Ma i Verdena hanno i loro tempi, lo sanno i verdeniani e lo sanno soprattutto le persone che ancora sanno apprezzare un disco ascoltando dalla prima all'utima traccia senza skippare.
Si faceva così anni e anni fa coi vinili e guarda caso, 4 anni tra un lavoro e l'altro, ricorda proprio le tempistiche nell'era in cui si producevano i dischi...quelli veri, quelli che impiegavano 33 giri o 45 al minuto per lasciare un qualcosa per sempre.
E così arriva Endkadenz Vol.1.
Ci sarà anche un Vol.2 tra qualche mese perchè i Verdena, al solito, avevano pronta una nuova monumentale opera ma riproporre un doppio album sarebbe stato ripetitivo e loro non lo sono mai (e anche questo lo sanno i verdeniani), dunque eccoli qui con un'idea discografica di nuovo vintage e figlia degli anni '90 come l'uscita doppia degli Use Your Illusion dei Guns n' Roses.

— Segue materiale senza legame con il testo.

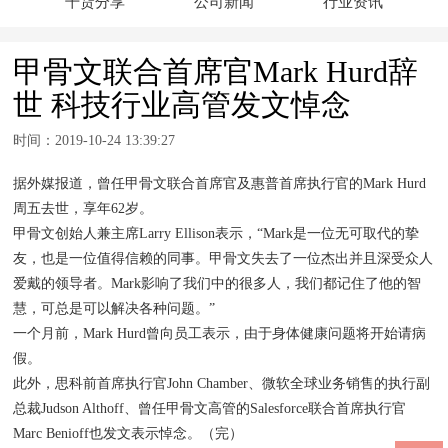
干货分享
公司新闻
行业资讯
甲骨文联合首席官Mark Hurd辞
世 科技行业高管发文悼念
时间：2019-10-24 13:39:27
据外媒报道，曾任甲骨文联合首席官及惠普首席执行官的Mark Hurd
周五去世，享年62岁。
甲骨文创始人兼主席Larry Ellison表示，“Mark是一位无可取代的挚
友，也是一位值得信赖的同事。甲骨文失去了一位杰出并且深受众人
爱戴的领导者。Mark影响了我们中的很多人，我们都记住了他的智
慧，可总是可以解决各种问题。”
一个月前，Mark Hurd曾向员工表示，由于身体健康问题将开始请病
假。
此外，思科前首席执行官John Chamber、微软全球业务销售的执行副
总裁Judson Althoff、曾任甲骨文高管的Salesforce联合首席执行官
Marc Benioff也发文表示悼念。（完）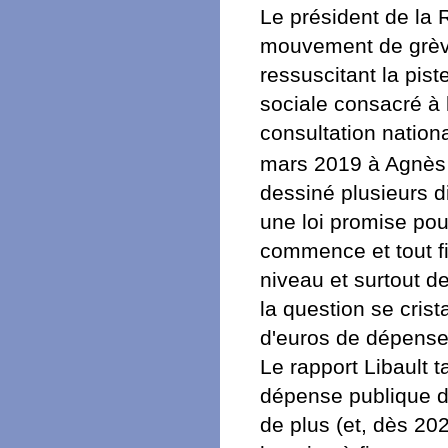
Le président de la 
mouvement de grèv
ressuscitant la pist
sociale consacré à 
consultation nation
mars 2019 à Agnè
dessiné plusieurs d
une loi promise po
commence et tout fin
niveau et surtout d
la question se crist
d'euros de dépense
Le rapport Libault 
dépense publique de
de plus (et, dès 202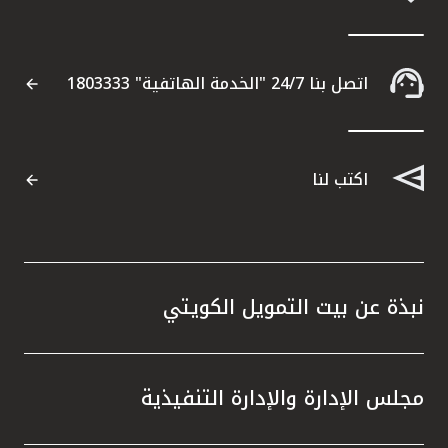
اتصل بنا 24/7 "الخدمة الهاتفية" 1803333
اكتب لنا
نبذة عن بيت التمويل الكويتي
مجلس الإدارة والإدارة التنفيذية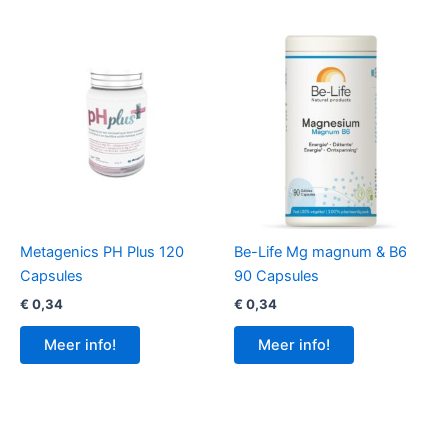
Metagenics PH Plus 120
Be-Life Mg magnum & B6
Capsules
90 Capsules
€
0,34
€
0,34
Meer info!
Meer info!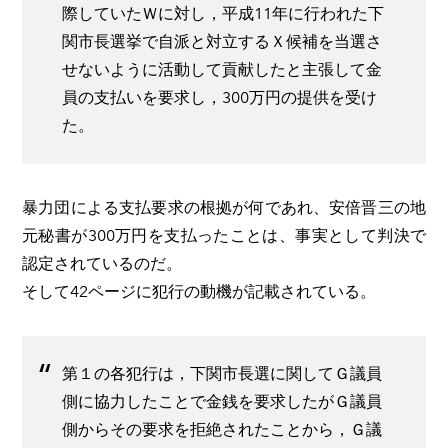
際していたＷに対し，平成11年に行われた下
関市長選挙で自派と対立するＸ候補を当選さ
せないように活動して貢献したと主張して金
員の支払いを要求し，300万円の提供を受け
た。
暴力団による支払要求の根拠が何であれ、安倍晋三の地
元秘書が300万円を支払ったことは、事実として判決で
認定されているのだ。
そして42ページに犯行の動機が記載されている。
第１の各犯行は，下関市長選に関してＧ議員
側に協力したことで金銭を要求したがＧ議員
側からその要求を拒絶されたことから，Ｇ議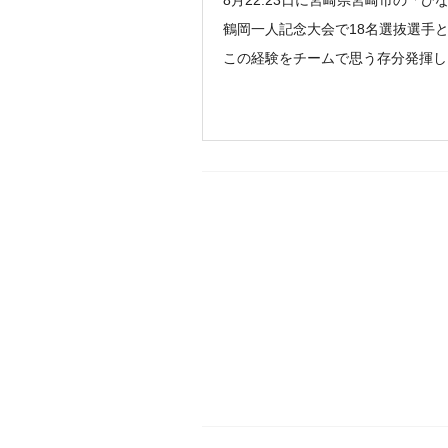
8月22.23日に宮崎県宮崎市の「
鶴岡一人記念大会で18名選抜選手と
この経験をチームで思う存分発揮し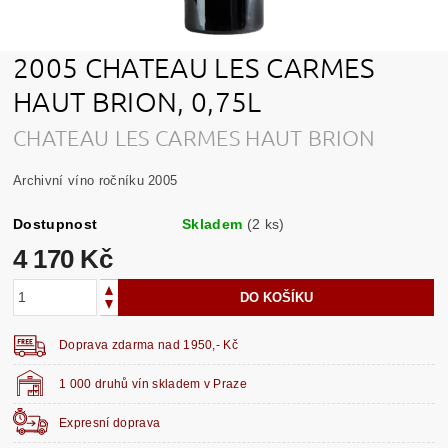
2005 CHATEAU LES CARMES
HAUT BRION, 0,75L
CHATEAU LES CARMES HAUT BRION
Archivní víno ročníku 2005
Dostupnost
Skladem
(2 ks)
4 170 Kč
Doprava zdarma nad 1950,- Kč
1 000 druhů vín skladem v Praze
Expresní doprava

Partiamo dal titolo: Endkadenz.
Ogni album dei Verdena ha sempre avuto un titolo che sinteticamente trasmettesse le vibrazioni della musica contenuta al suo interno: l'omonimo "Verdena" presentava la misticità di un nome storpiato (originariamente erano i Verbena), "Solo un grande sasso" metteva di fronte a qualcosa di grosso, immobile e pesante nella sua semplicità, "Il suicidio dei samurai" rimandava a suoni ruvidi come lame e tragici come il sommo atto dell'Harakiri mentre "Requiem" arrivava con un nome solenne come i suoni e le atmosfere cupe che conteneva.
E poi c'è stato "Wow", il doppio album, in cui l'aggiunta del piano elettrico, le distorsioni meno esagerate e le idee più pop hanno restituito una sorta di ulteriore nuova versione dei Verdena.
Ed ora ecco EndKadenz.
E' un nome che sembra anagrammare la parola "Decadenza" ma che pure sembra avere voglia di guidare i passi in una danza a endecasillabi.
Luca Ferrari spiega che nella scelta di questo nome si è ispirato a una foto che raffigura il finale dell'esibizione musicale-teatrale Konzertstück für Pauken und Orchester del compositore Mauricio Kagel, in cui un uomo si schianta dentro un timpano da orchestra dalla membrana di carta.
E' un'immagine forte, potente, così come lo sono i suoni di questo nuovo lavoro.
Alberto dice che questo "è un disco in rosso" registrato con tutti i potenziometri spinti al limite, ultrasaturati, quindi immaginiamoci la maturazione raggiunta con Requiem e Wow spinta ancora oltre.
La tracklist, dice sempre Alberto, "è stata messa li a caso, dosando quasi in modo paritario le sonorità più dure e quelle più morbide tra il Vol.1 e il Vol.2" ma questo "mettere li a caso" è una cosa a cui io personalmente non credo o meglio, anche se fosse, sono certo che sarà un "a caso" logico, sensato, come lo è sempre stato.
Ultima particolarità: in questo disco è stato utilizzato un pianoforte vero, di quelli "a muro" o più propriamente detti "verticali", dunque la sovrapposizione tra i distorti big-muff sparati al limite e la dolcezza delle note suonate dai martelletti vibrati dall'intensità dinamica delle dita del suonatore saranno sicuramente l'ennesima scelta artistica strabiliante dei fin ora mai ripetitivi Verdena.
Ringrazio tutta la serie di circostanze ed eventi che hanno fatto in modo che le mie orecchie intercettassero i loro suoni nel lontano '97, ho avuto un percorso musicale decisamente migliore grazie alla loro esistenza.